The funny thing is, that when I speak about my blog I tell of how people have always appreciated my open honesty and how I'm unafraid to share what's going on in my life. That's true ... somewhere deep down inside I know that's true. I think that for a while I just needed to hide away from something I'm very afraid of.
You know I have reputation issues, right? They are so much better, but I still have this overly protective concern about what people might think of me and I've felt it most strongly of late.

It's crazy because my life isn't filled with any scandal at all. It's just filled with everyday drama that goes along with being an entrepreneur, being in a relationship and being an eternal optimist.

So truthfully ... it's been crap!
It's been going on for a few months now and the crapness seems to be lingering. Amazingly, I've kept positive and kept going, but there's been a whole lot of crying myself to sleep, crying into my supper and crying when I remind myself that I'm exactly where I should be because of every choice I've made.

On a positive note, work is slowly filtering in and people are beginning to notice the value of myself and Greg, for all the things we have dreamed of doing in our business. The catch 22 is that it's been tough for so long that there's a lot of catch up. There are also the frustrations of waiting for people to pay and waiting for the others to say 'yes' so we can begin working. So right now it's tighter than it's been in ages and that's what I've been avoiding saying!!

The financial pressure is adding a strain to my relationship that I didn't think Pat and I would ever have to endure. It's those fragile moments of knowing love will get us through but wishing it wouldn't because it all hurts too much. Yet, with each passing day we check with each other that this is where we still want to be and neither ... and here we still are.

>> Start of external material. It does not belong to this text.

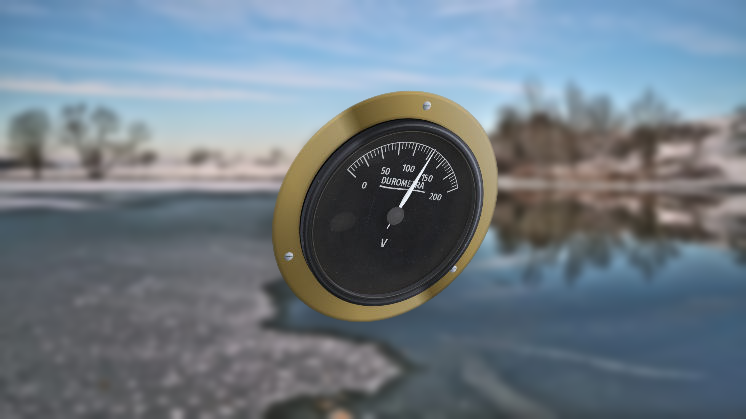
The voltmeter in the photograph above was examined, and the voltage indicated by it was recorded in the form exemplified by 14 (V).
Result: 125 (V)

Then something awesome happened. Greggie was out one day and stumbled across and article about Richard Griffin, the owner of Madame Zingara, in the Entrepreneur Magazine. In an amazingly brief version of his journey with his business, he's been struck by fire, rotten deals,?bankruptcy and revived life into his business 3 times, now having a hugely successful 'theatre of dreams'. I saw Madam Zingara years ago and then heard about the tragic sour international deal and how the venture had collapsed. Then I heard about how life had been breathed back into Richard's dream and just a few months ago I was lucky enough to be invited to see the show. Wow ... on every level.
So when we were out a few weeks ago, the magazine was lying in a coffee shop and Greggie brought it over for me to read the closing the points in the article. Here they are ...

I'm sticking this up next to my vision board as a constant reminder that there's nothing I ever need be ashamed or afraid of in failure. It's there to remind me that we can't control life's event or other people's actions, but we can control everything that happens from that moment after.